Item #4576 Les Américains [with] The Americans [Barney Rosset’s Copies]. Robert Frank.

Les Américains [with] The Americans [Barney Rosset’s Copies]

1958, 1959. Item #4576

Les Américains. Paris: Robert Delpire, 1958. Oblong 4to, bound in laminated boards after a design
by Saul Steinberg. Association copy, from the library of Barney Rosset, with his rubberstamp to
fep. [with] The Americans. New York: Grove Press, 1959. Barney Rosset’s copy, with his ownership
signature and rubberstamp. Inscribed and signed to Rosset by Robert Frank: “Barney Rosset is a
good long lasting memory. Thanks…..”

The two books are housed in a custom clamshell case with printed titled label and silk bookmark
laid in. The books are accompanied by an ALS letter of provenance from Astrid Rosset stating that
these copies belonged to her late husband, and recording their sale.

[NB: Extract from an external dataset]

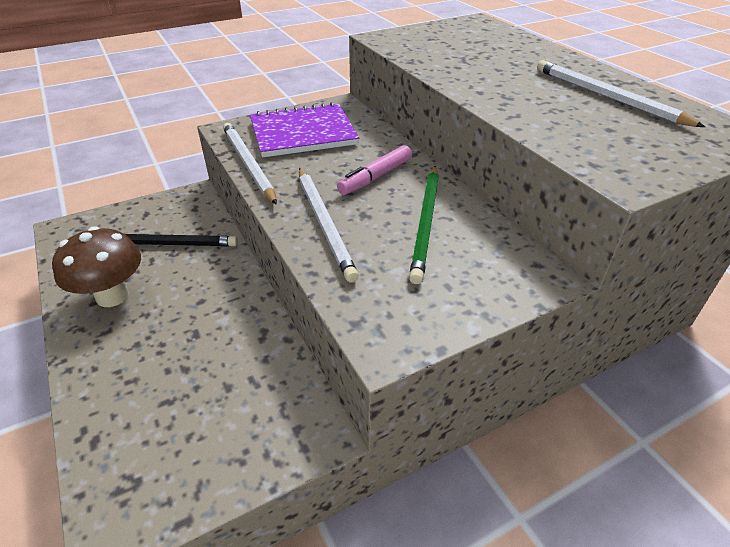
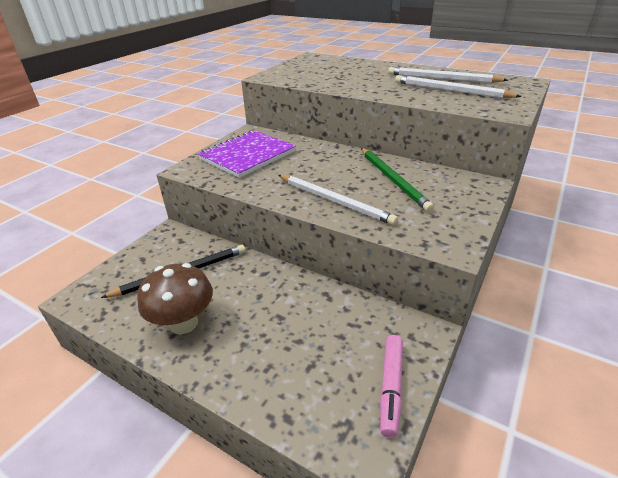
camera: 30 degrees left, 5 degrees down
white pencil [223,123,277,205] -> white pencil moved to [395,75,522,98]
pink marker [337,145,412,195] -> pink marker moved to [380,335,403,438]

The Americans was first published in Paris, no American publisher having the verve to take on
the project. Following the French publication, the publisher with the verve emerged - Barney
Rosset of Grove Press, already known as one of the most transgressive publishers around due to his
work in publishing Henry Miller’s Tropic of Cancer, and the ensuing successful battle against the
censorship of that work - one of the most influential events in the history of 20th century publishing
in America, which would have an incalculable influence on everything that happened since.
Les Américains is toned, with bumping to extremities, and dust-soiling to the edges of the text
block. The Americans is well battered, with the front hinge starting, the binding broken, and
some sections loosened, along with some faint rippling to endpapers and preliminary pages.
Unbelievably, the Americans is an ex-library copy from middle America. Perfect.

Both look very well read. Both are quite battered. It doesn’t matter. It is hard to imagine better
association copies. Sure, Kerouac probably had a copy inscribed to him, but his foreword is
overrated. In fact, Kerouac looked at these photographs and remained Goldwater Republican,
which means he really didn’t see these photographs at all.